36ᵉ ange du Shem ha-Mephorash

Menadel

TranslittérationMenad-el

Travail, attachement au foyer

Chœur angélique

Puissances

Sephira

Geburah (Rigueur)

Régence solaire

du 11 septembre au 15 septembre

La tradition

Menadel — translittéré Menad-el — est le trente-sixième des soixante-douze anges du Shem ha-Mephorash, cette liste dont le substrat hébraïque est extrait, selon la tradition kabbalistique, de la combinaison trigrammatique des trois versets d'Exode 14:19-21. Le suffixe -el, commun à tant de ces noms, renvoie à la désignation divine אֵל (El), tandis que la racine menad évoque, dans sa lecture symbolique, une idée de soutien, d'ancrage, de ce qui tient et maintient. Le nom dessine ainsi, dès son étymologie, la figure d'un ange dont la vocation est d'affermir ce qui tend à vaciller.

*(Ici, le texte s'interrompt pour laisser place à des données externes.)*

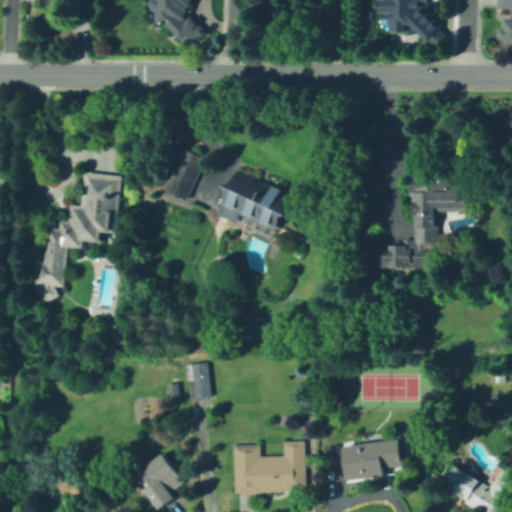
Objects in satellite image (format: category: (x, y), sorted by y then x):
building: (84, 7)
building: (175, 15)
building: (408, 16)
building: (182, 19)
building: (504, 21)
building: (409, 22)
building: (507, 22)
crop: (5, 28)
road: (11, 36)
road: (232, 36)
road: (466, 37)
road: (256, 73)
building: (183, 172)
building: (189, 173)
building: (256, 198)
building: (254, 202)
building: (427, 220)
building: (420, 224)
building: (77, 228)
building: (80, 229)
building: (103, 288)
road: (15, 292)
park: (15, 306)
building: (116, 333)
building: (197, 377)
building: (500, 377)
building: (202, 378)
park: (387, 385)
building: (175, 390)
building: (376, 456)
building: (370, 457)
road: (203, 459)
building: (269, 468)
building: (271, 468)
building: (157, 478)
building: (162, 480)
building: (485, 489)
building: (476, 490)
building: (93, 511)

Dans la hiérarchie céleste telle que la transmet le Pseudo-Denys l'Aréopagite et que la reprend la tradition médiévale chrétienne, Menadel appartient au chœur des Puissances — second ordre de la deuxième triade. Les Puissances sont traditionnellement décrites comme celles qui tiennent en respect les forces de désordre et soutiennent la résistance intérieure aux épreuves. Elles ne gouvernent pas l'action extérieure au sens d'un pouvoir visible, mais la fermeté éthique, la capacité à demeurer debout face à ce qui détourne de la voie. Menadel, en tant que membre de ce chœur, en incarne une déclinaison particulièrement ancrée dans le quotidien.

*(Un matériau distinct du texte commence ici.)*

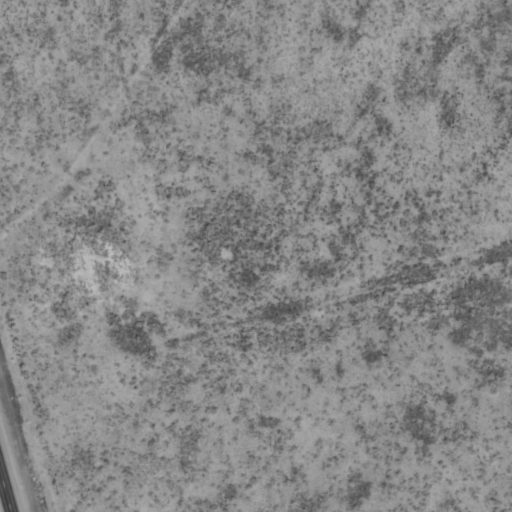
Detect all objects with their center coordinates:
road: (7, 485)
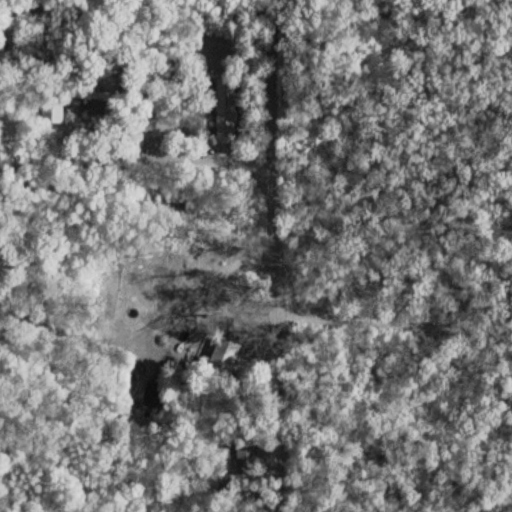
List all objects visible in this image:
building: (91, 106)
road: (132, 131)
road: (264, 256)
road: (249, 282)
building: (220, 358)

Sa sephira de rattachement est Geburah, la Rigueur, cinquième sephira de l'Arbre de Vie kabbalistique. Geburah exprime la middah de la force disciplinée, du discernement sévère, de la justice qui tranche sans faiblesse. Elle est la face qui délimite, qui structure par contrainte autant que par forme. En Menadel, cette rigueur ne s'exprime pas dans la violence du glaive, mais dans la fidélité obstinée à ce qui constitue le fondement de l'existence quotidienne : le travail accompli avec constance, le foyer maintenu avec soin. La sévérité de Geburah trouve ici une expression domestique et laborieuse, moins spectaculaire que ses autres déclinaisons, mais non moins exigeante.

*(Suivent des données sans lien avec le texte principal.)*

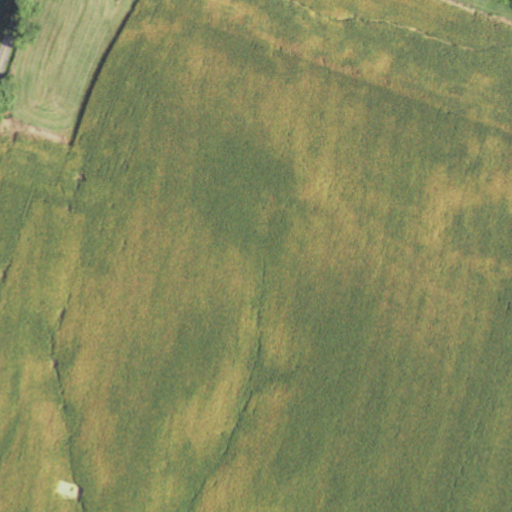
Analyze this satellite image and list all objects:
road: (11, 35)
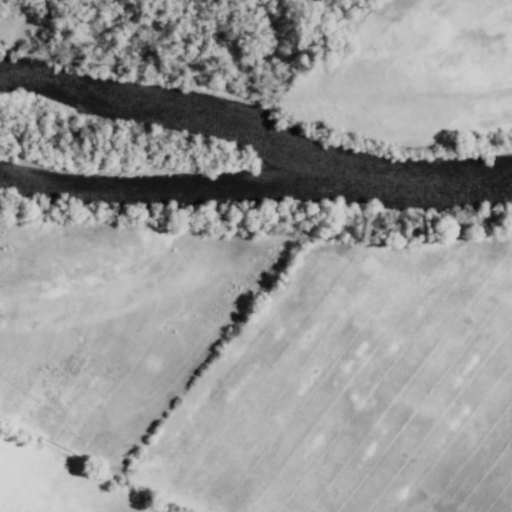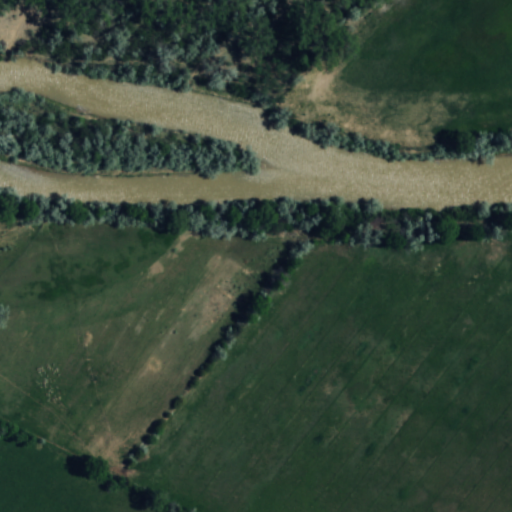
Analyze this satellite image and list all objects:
river: (152, 109)
river: (398, 166)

L'attribut tutélaire que Lazare Lenain, dans La Science Cabalistique de 1823, prête à Menadel est précisément le travail et l'attachement au foyer. La tradition lui associe une vigilance à l'égard de ceux qui s'exposent à l'errance — matérielle ou intérieure —, de ceux qui risquent l'exil ou le déracinement. Lenain rapporte que Menadel est traditionnellement invoqué dans les contextes d'éloignement contraint, qu'il s'agisse de l'expatrié qui peine à maintenir un lien avec sa terre d'origine, ou du travailleur arraché à sa condition naturelle. On lui prête symboliquement le rôle de fil tendu entre le lieu qu'on a quitté et celui vers lequel on aspire à revenir. Cette association entre labeur et appartenance dessine une figure angélique profondément liée à la dignité des gestes ordinaires : le travail n'est pas ici glorification de l'effort héroïque, mais attachement à ce qui donne sens à la durée.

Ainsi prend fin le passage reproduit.